En el momento de la escritura constitucional todos deberán estar representados –todos y sin que nadie pueda quedar excluido. Cómo lograr esa representación de todxs constituye un primer gran problema, pues, en general, tendrá que hacerse con unas reglas de juego vigentes (y en las que rigen exclusiones y desequilibrios intolerables) que la escritura constitucional habrá de cambiar de inmediato. Ese es uno de esos puntos ciegos insoslayables a los que nos referíamos al principio y que deben ser acometidos con sumo tacto y añadiendo a las reglas de juego aún vigentes, aunque ya heridas de muerte, una sensibilidad y una elasticidad de la que antes acaso carecían. En ese añadido, propio del momento constitucional, debe haber generosidad de parte del sistema que va a reformarse y buen ánimo por parte de quienes más empujan por la reforma: será por ambas partes como un dar para poder después recibir (consideración, respeto, etc.), un trato similar durante el proceso constituyente. Y deberán estar –la generosidad y el buen ánimo– perfectamente engarzados en la elasticidad propia del mejor espíritu democrático, el cual, sin ningún fundamento ni principio superior, se despliega desde el mismo inicio del proceso que a la postre acabará por constituir y dar forma a la nueva democracia.

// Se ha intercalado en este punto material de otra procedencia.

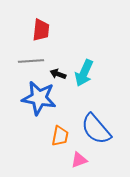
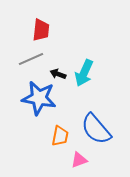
gray line: moved 2 px up; rotated 20 degrees counterclockwise
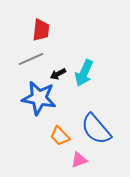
black arrow: rotated 49 degrees counterclockwise
orange trapezoid: rotated 125 degrees clockwise
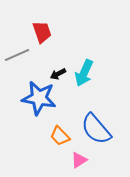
red trapezoid: moved 1 px right, 2 px down; rotated 25 degrees counterclockwise
gray line: moved 14 px left, 4 px up
pink triangle: rotated 12 degrees counterclockwise
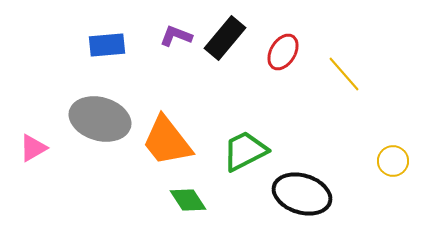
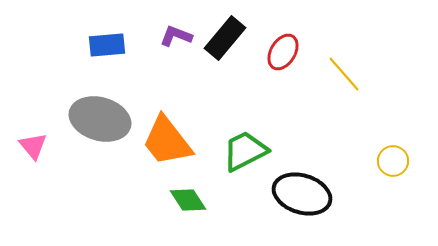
pink triangle: moved 2 px up; rotated 40 degrees counterclockwise
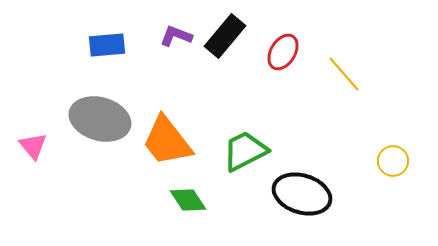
black rectangle: moved 2 px up
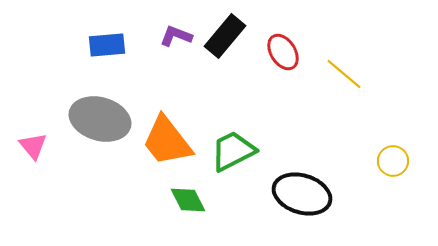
red ellipse: rotated 63 degrees counterclockwise
yellow line: rotated 9 degrees counterclockwise
green trapezoid: moved 12 px left
green diamond: rotated 6 degrees clockwise
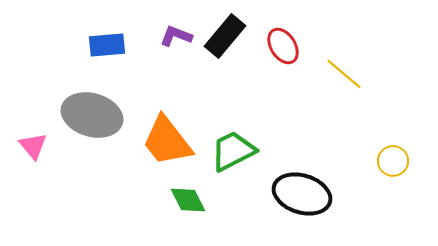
red ellipse: moved 6 px up
gray ellipse: moved 8 px left, 4 px up
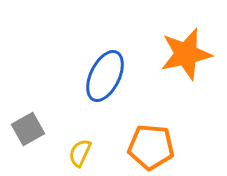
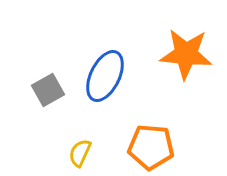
orange star: rotated 18 degrees clockwise
gray square: moved 20 px right, 39 px up
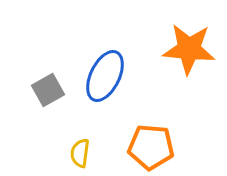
orange star: moved 3 px right, 5 px up
yellow semicircle: rotated 16 degrees counterclockwise
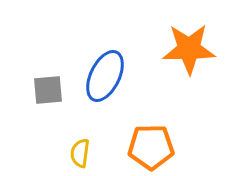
orange star: rotated 6 degrees counterclockwise
gray square: rotated 24 degrees clockwise
orange pentagon: rotated 6 degrees counterclockwise
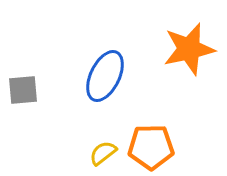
orange star: rotated 12 degrees counterclockwise
gray square: moved 25 px left
yellow semicircle: moved 23 px right; rotated 44 degrees clockwise
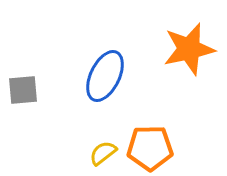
orange pentagon: moved 1 px left, 1 px down
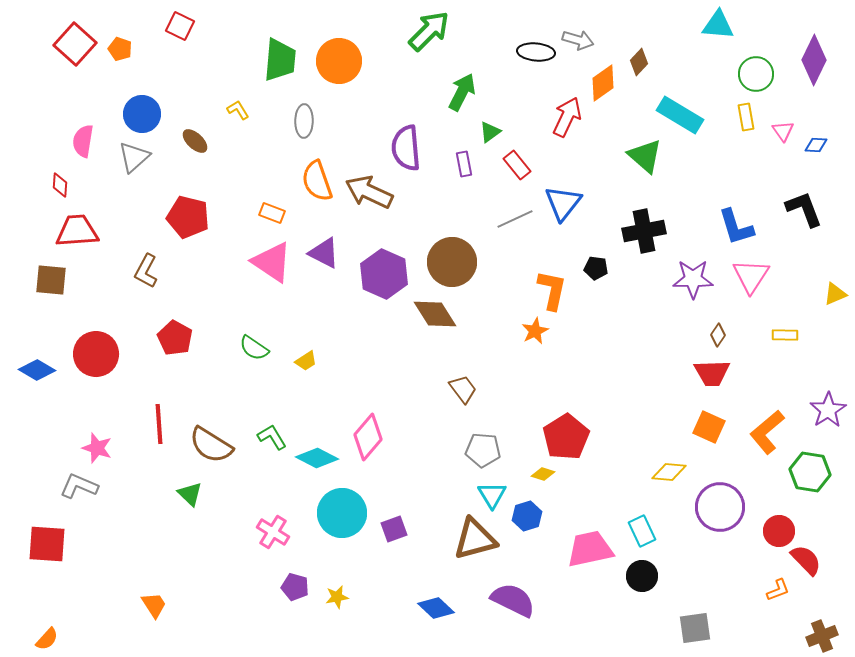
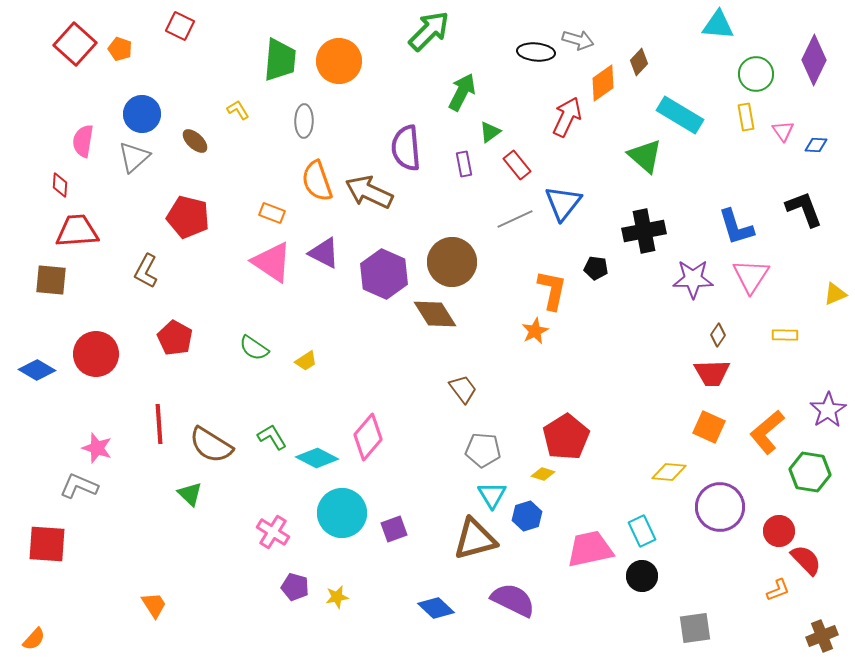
orange semicircle at (47, 639): moved 13 px left
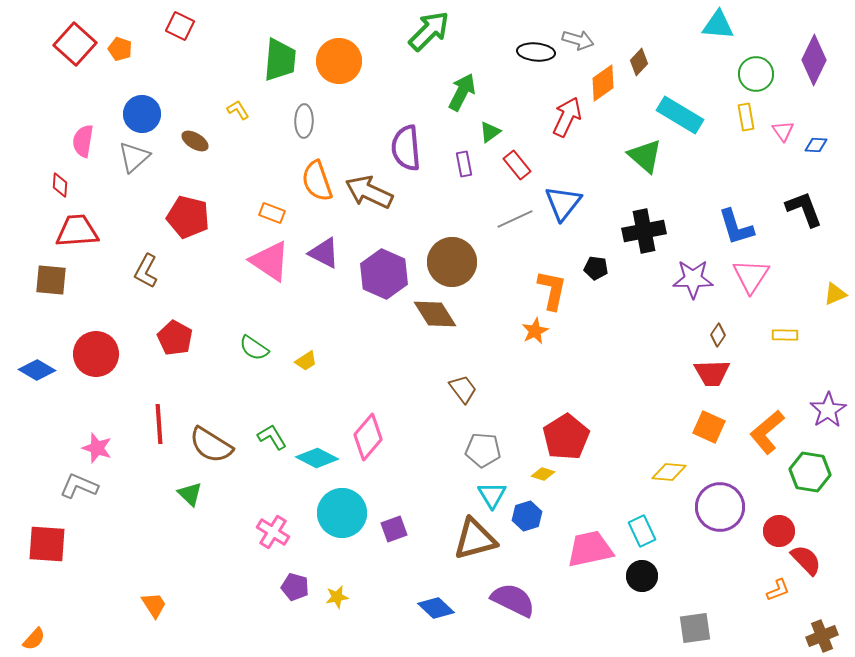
brown ellipse at (195, 141): rotated 12 degrees counterclockwise
pink triangle at (272, 262): moved 2 px left, 1 px up
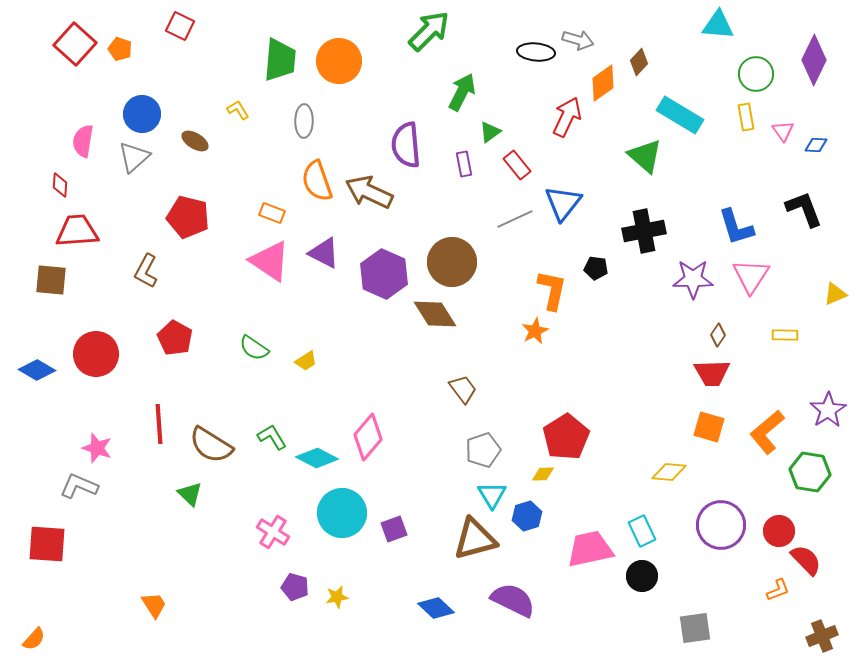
purple semicircle at (406, 148): moved 3 px up
orange square at (709, 427): rotated 8 degrees counterclockwise
gray pentagon at (483, 450): rotated 24 degrees counterclockwise
yellow diamond at (543, 474): rotated 20 degrees counterclockwise
purple circle at (720, 507): moved 1 px right, 18 px down
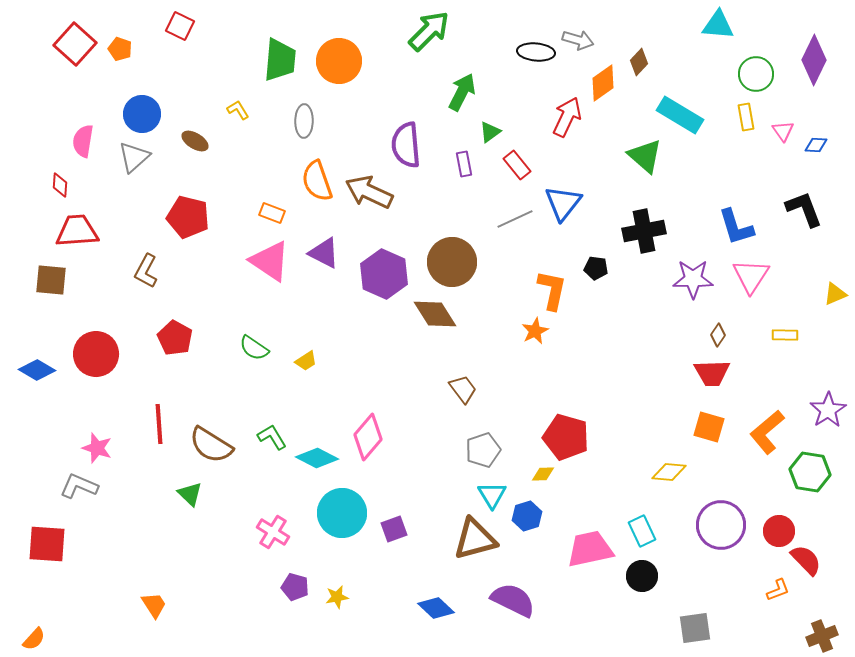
red pentagon at (566, 437): rotated 24 degrees counterclockwise
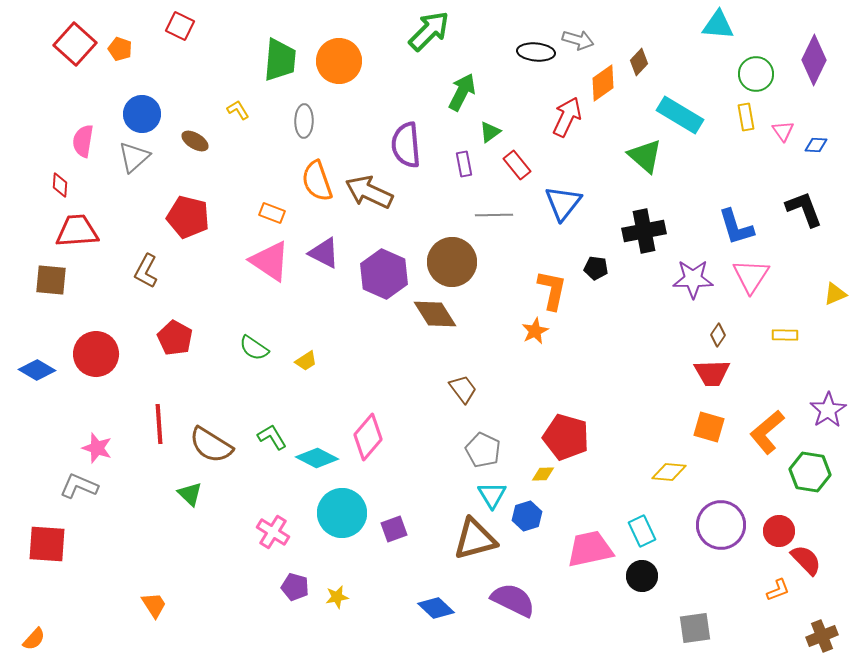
gray line at (515, 219): moved 21 px left, 4 px up; rotated 24 degrees clockwise
gray pentagon at (483, 450): rotated 28 degrees counterclockwise
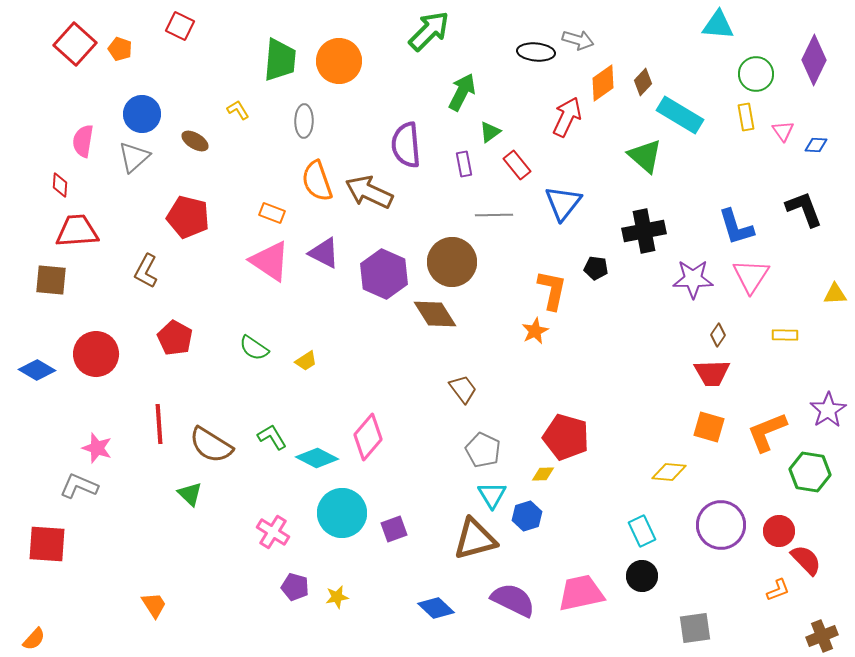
brown diamond at (639, 62): moved 4 px right, 20 px down
yellow triangle at (835, 294): rotated 20 degrees clockwise
orange L-shape at (767, 432): rotated 18 degrees clockwise
pink trapezoid at (590, 549): moved 9 px left, 44 px down
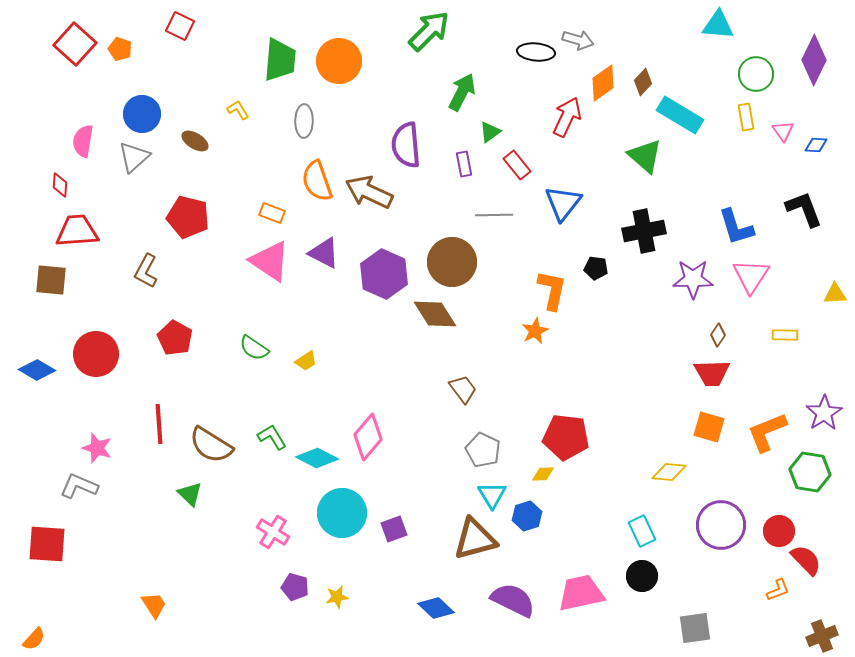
purple star at (828, 410): moved 4 px left, 3 px down
red pentagon at (566, 437): rotated 9 degrees counterclockwise
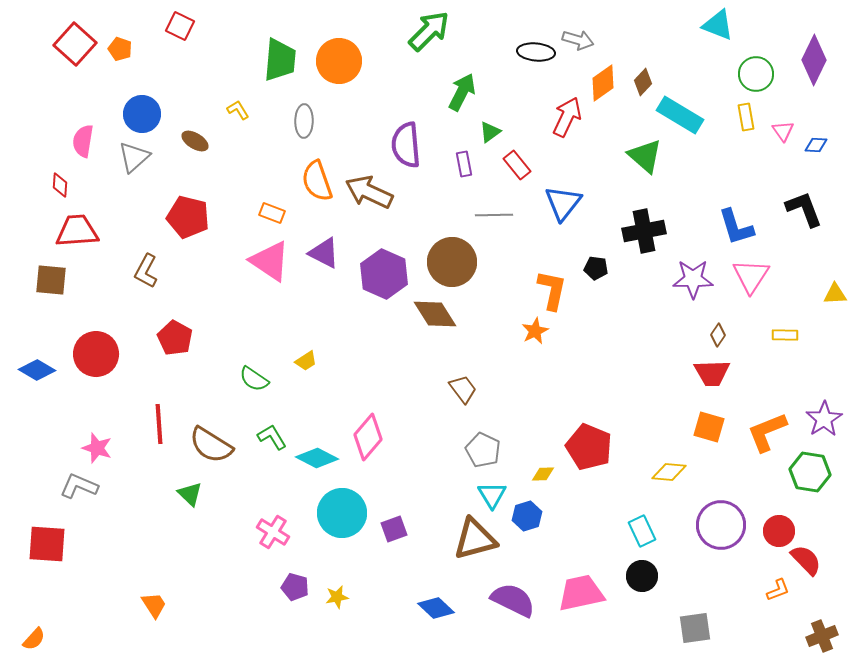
cyan triangle at (718, 25): rotated 16 degrees clockwise
green semicircle at (254, 348): moved 31 px down
purple star at (824, 413): moved 6 px down
red pentagon at (566, 437): moved 23 px right, 10 px down; rotated 15 degrees clockwise
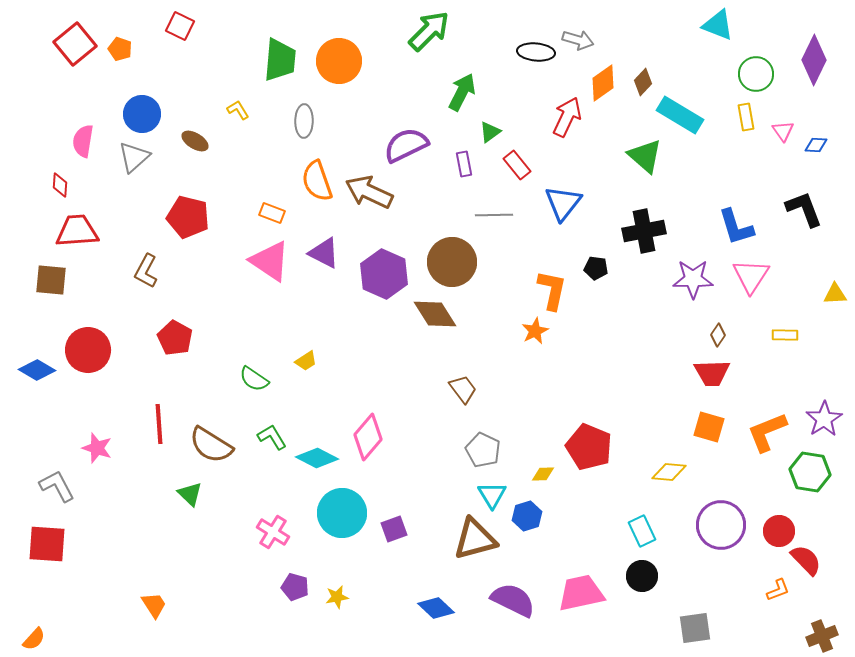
red square at (75, 44): rotated 9 degrees clockwise
purple semicircle at (406, 145): rotated 69 degrees clockwise
red circle at (96, 354): moved 8 px left, 4 px up
gray L-shape at (79, 486): moved 22 px left; rotated 39 degrees clockwise
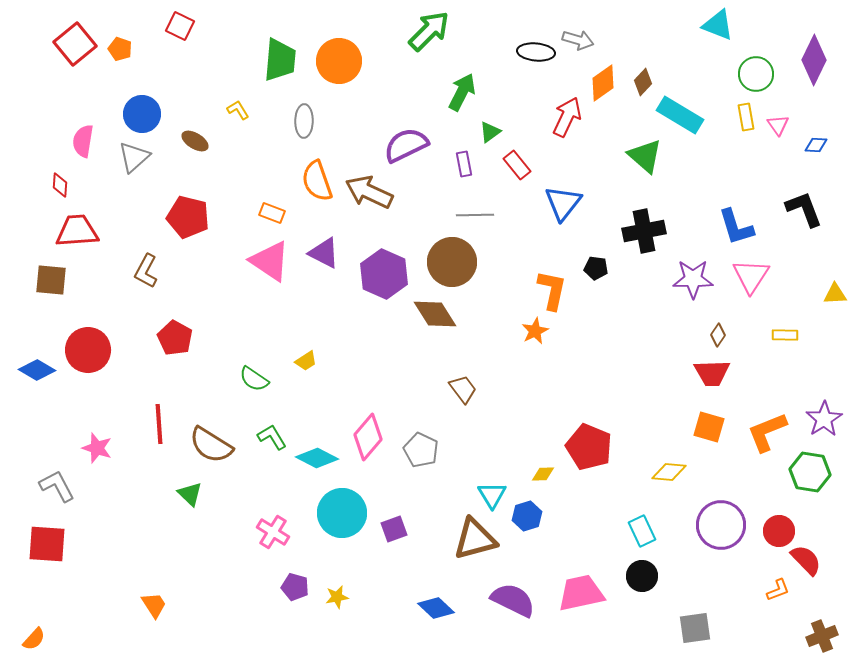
pink triangle at (783, 131): moved 5 px left, 6 px up
gray line at (494, 215): moved 19 px left
gray pentagon at (483, 450): moved 62 px left
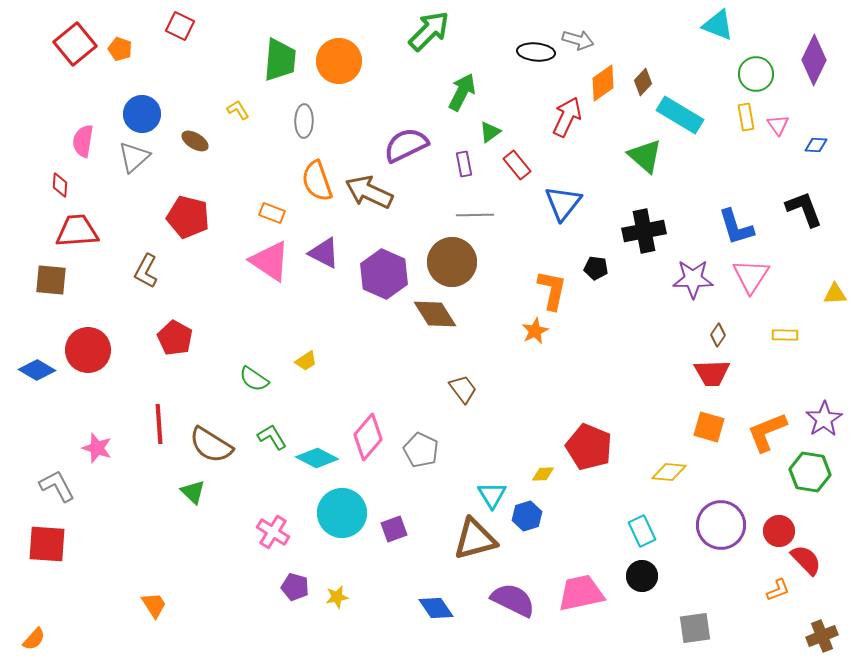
green triangle at (190, 494): moved 3 px right, 2 px up
blue diamond at (436, 608): rotated 12 degrees clockwise
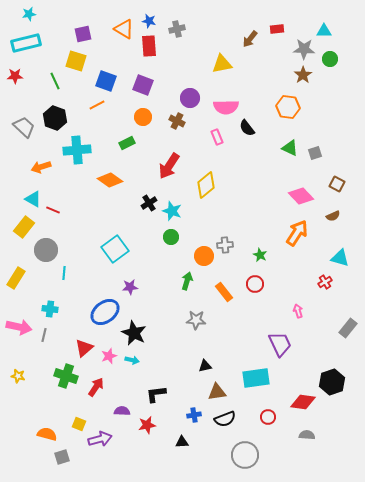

Que tengan que estar todos significa que estarán de suyo –también– quienes vayan a hacer del momento constitucional un mero trámite o pretexto para la defensa estratégica de unos fines que van más allá –o como revolución o como involución– de la reforma en democracia que se quiere llevar a cabo. Son, en propiedad, como vimos, los sempiternos enemigos de la democracia, y no hay que pensar que están necesariamente en los extremos del arco político, sino que, al contrario, andan muy bien distribuidos por todo él. Es obvio que, en la representación lograda para el momento de la escritura constitucional, cada uno de los agentes buscará poner de relieve sus propios fines e intereses, pero sería un error pensar que lo constitucional consiste en la articulación dentro de un mismo horizonte de una mera pluralidad de fines e intereses dispares. Sin el reconocimiento del bien común, o de los bienes comunes, ningún proceso constituyente puede desembocar en una eficaz y equilibrada articulación textual de cualesquiera pluralidades implícitas.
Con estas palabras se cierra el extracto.